Le devin sacrifiait la bête en adressant des prières aux divinités (par exemple Shamash de Sippar et Adad) et examinait les viscères et le foie. Le baru disposait de modèles de foie, généralement en argile mais parfois également en bronze, sur lesquels étaient inscrits les signes à reconnaître.

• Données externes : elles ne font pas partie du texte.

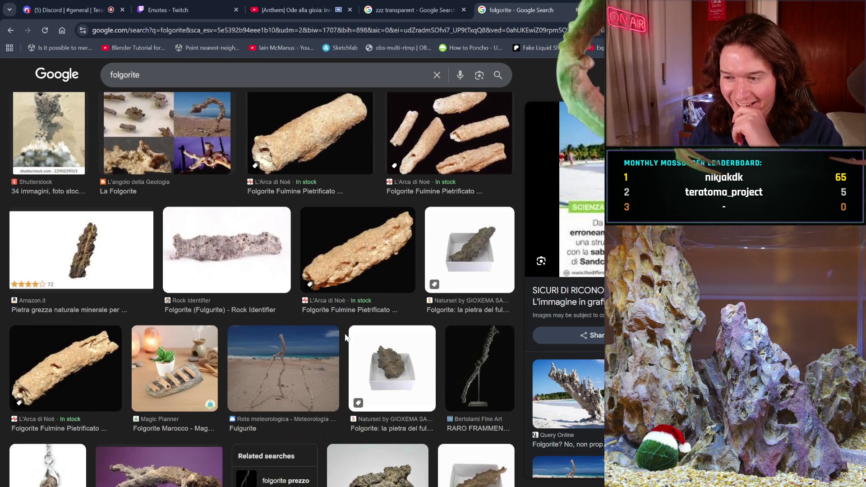
scroll(347, 338, "down", 3)
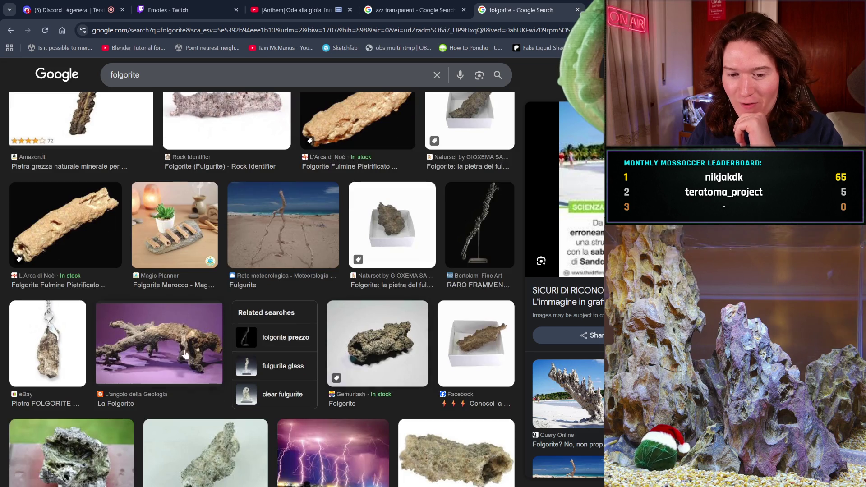
scroll(212, 347, "down", 1)
scroll(463, 319, "down", 2)
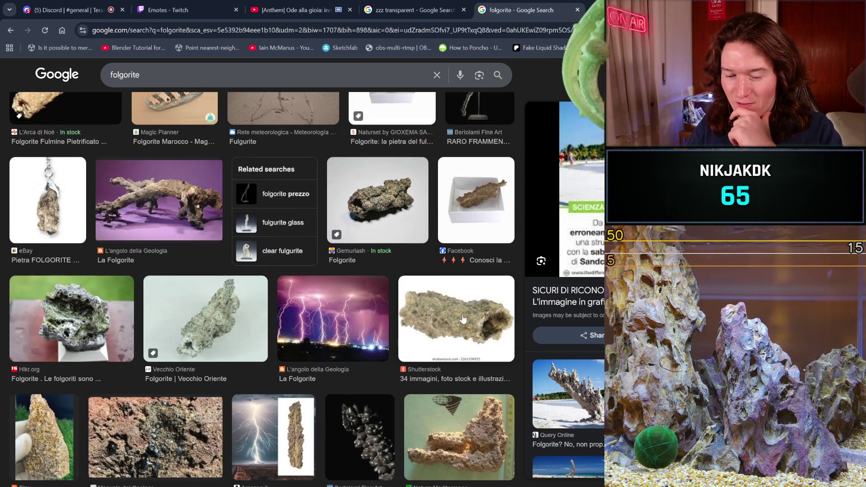
scroll(463, 319, "down", 1)
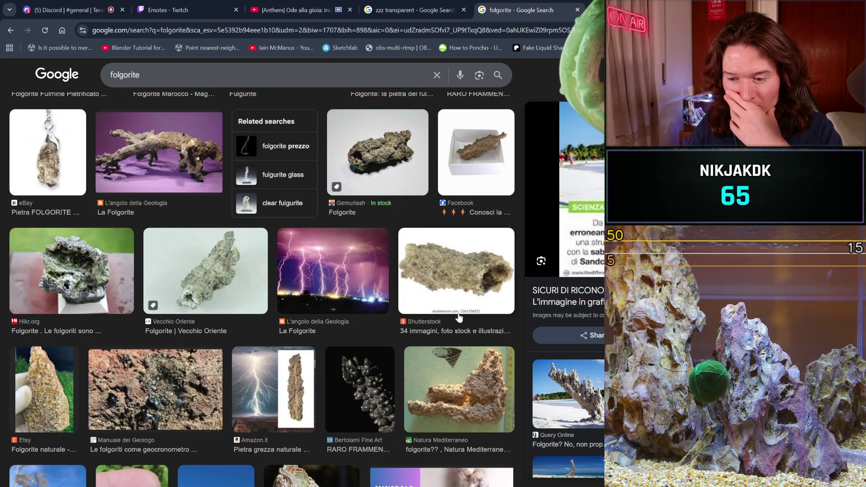
scroll(460, 319, "down", 6)
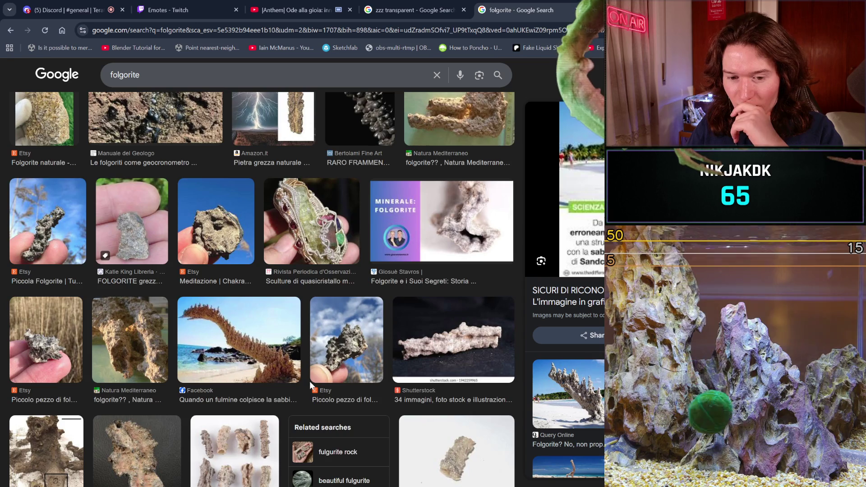
scroll(310, 381, "down", 4)
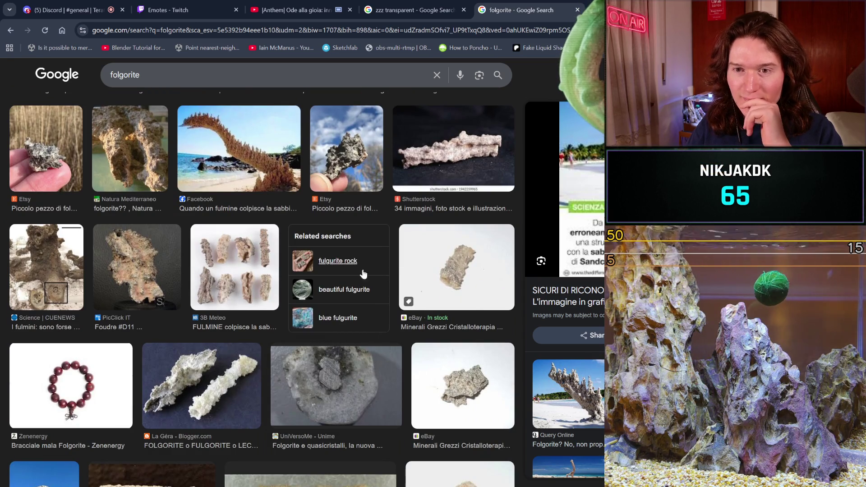
scroll(361, 280, "up", 2)
key("ctrl+3")
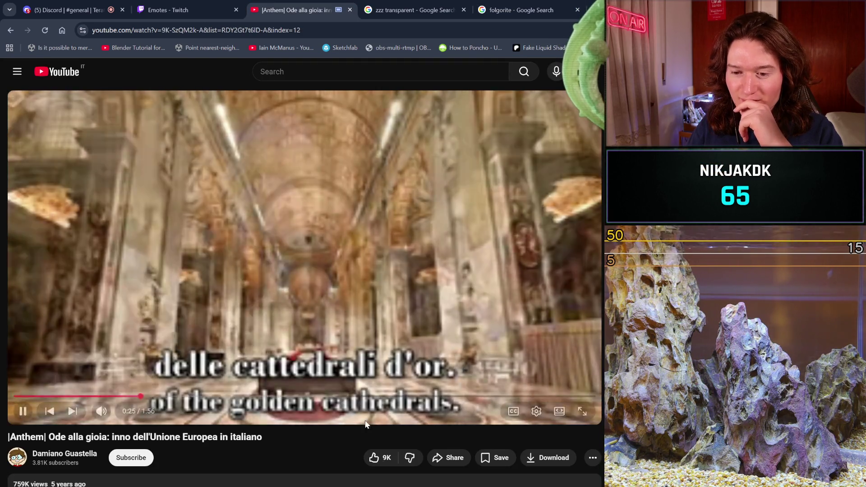
Step: Save the anthem video to the Propaganda Mix playlist
scroll(474, 397, "down", 1)
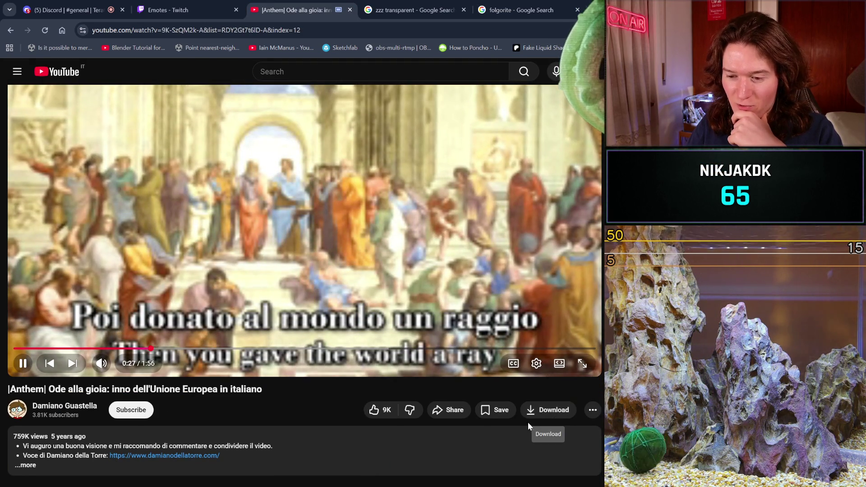
left_click(497, 411)
left_click(573, 334)
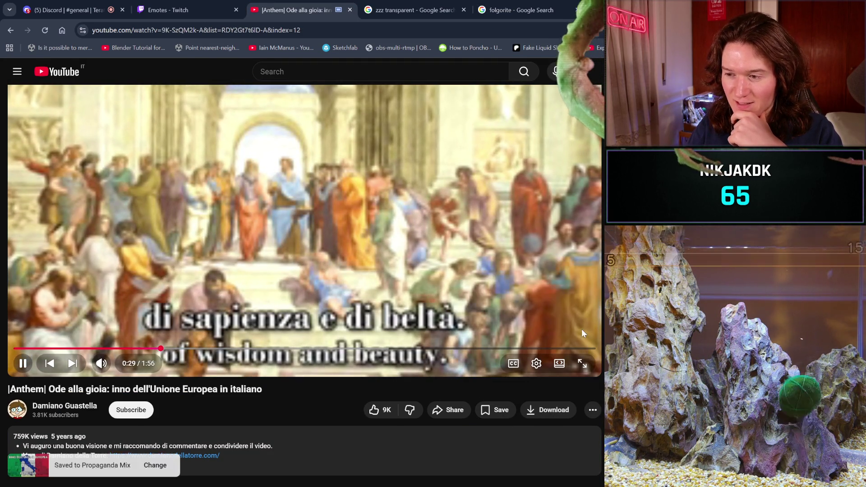
scroll(536, 312, "up", 1)
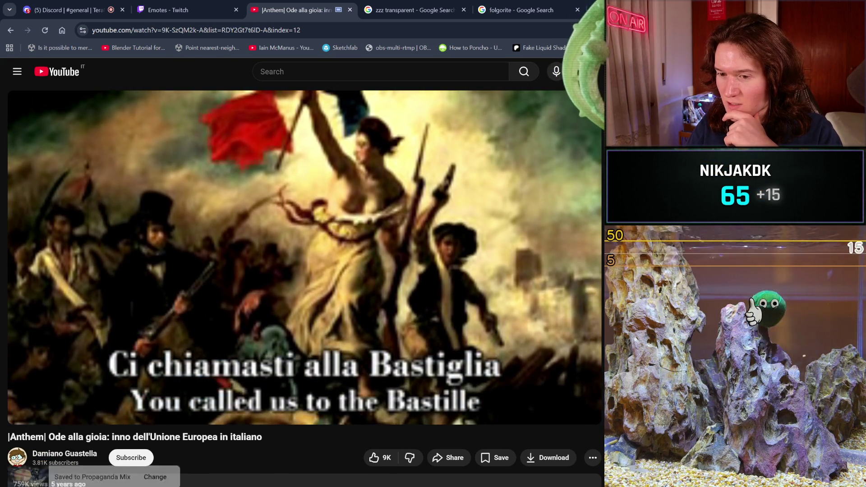
Step: Close the folgorite search tab and return to Blender
left_click(519, 10)
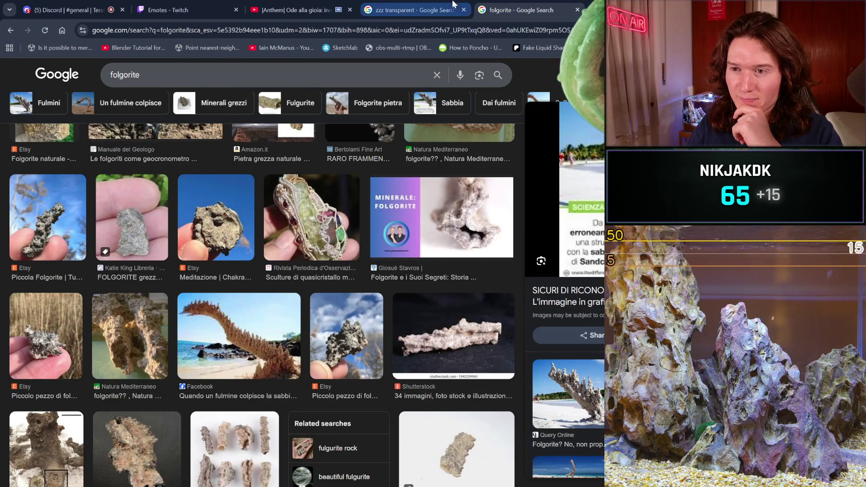
key("ctrl+w")
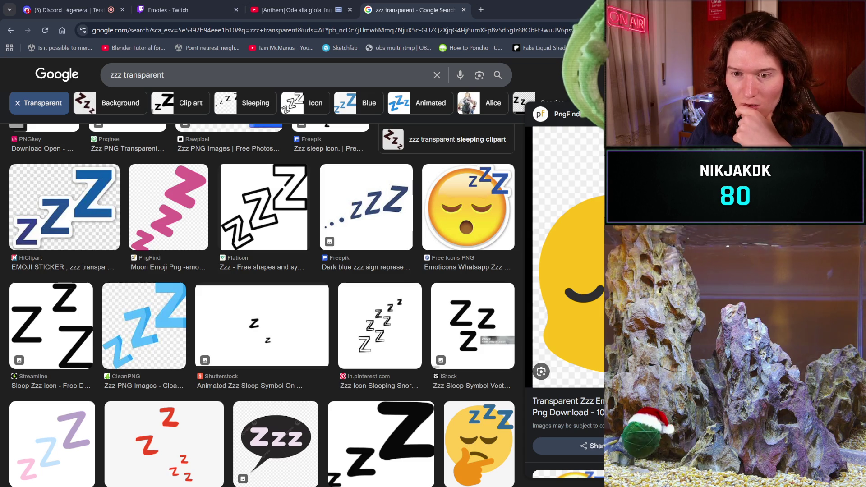
key("alt+Tab")
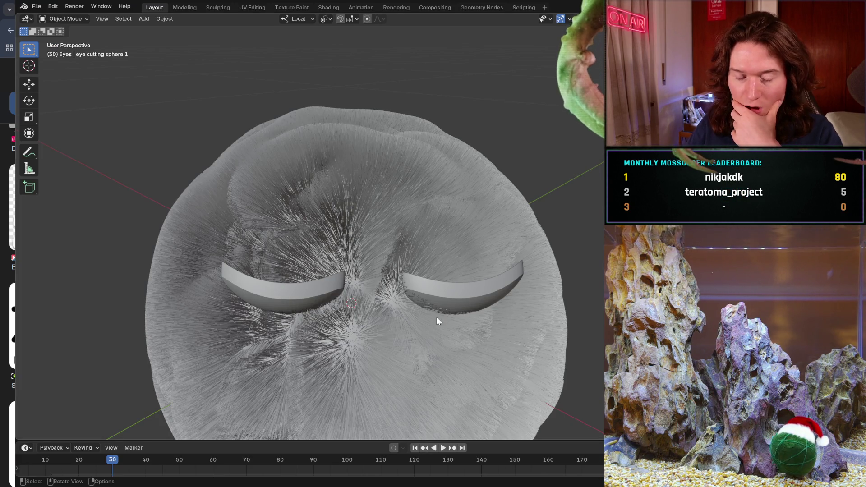
Step: Select the right eyelid Sclera 2 and save a copy as mossball_emote_sleep.blend
left_click(442, 291)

L’astrologie est née en Mésopotamie. Si, aujourd’hui, des millions de gens à travers le monde lisent leur horoscope, persuadés que leur destin est inscrit dans les astres et qu ’ils peuvent le connaître, c’est parce qu’ily a 5 000 ans, en Mésopotamie, les Babyloniens ont inventé l’astrologie. Ils pensaient en effet que la carte du ciel révélait la volonté des dieux.

Exemple d’astrologie : Au Roi des pays, mon seigneur : ton serviteur Bel-ushezib (parle) : Que Bêl, Nabû et Shamash bénissent le Roi, mon seigneur ! Si une étoile éclaire comme une torche depuis l’est et s’établit à l’ouest : l’armée principale de l’ennemi sera en déroute. Si un éclat lumineux apparaît et apparaît encore au sud, fait un cercle, et fait à nouveau un cercle, s’arrête et à nouveau reste arrêté, puis se ternit et se ternit à nouveau, et se disperse : (alors) le souverain va capturer de nombreux biens lors de son expédition. Laura Battini. Voir le lien dans la bibliothèque.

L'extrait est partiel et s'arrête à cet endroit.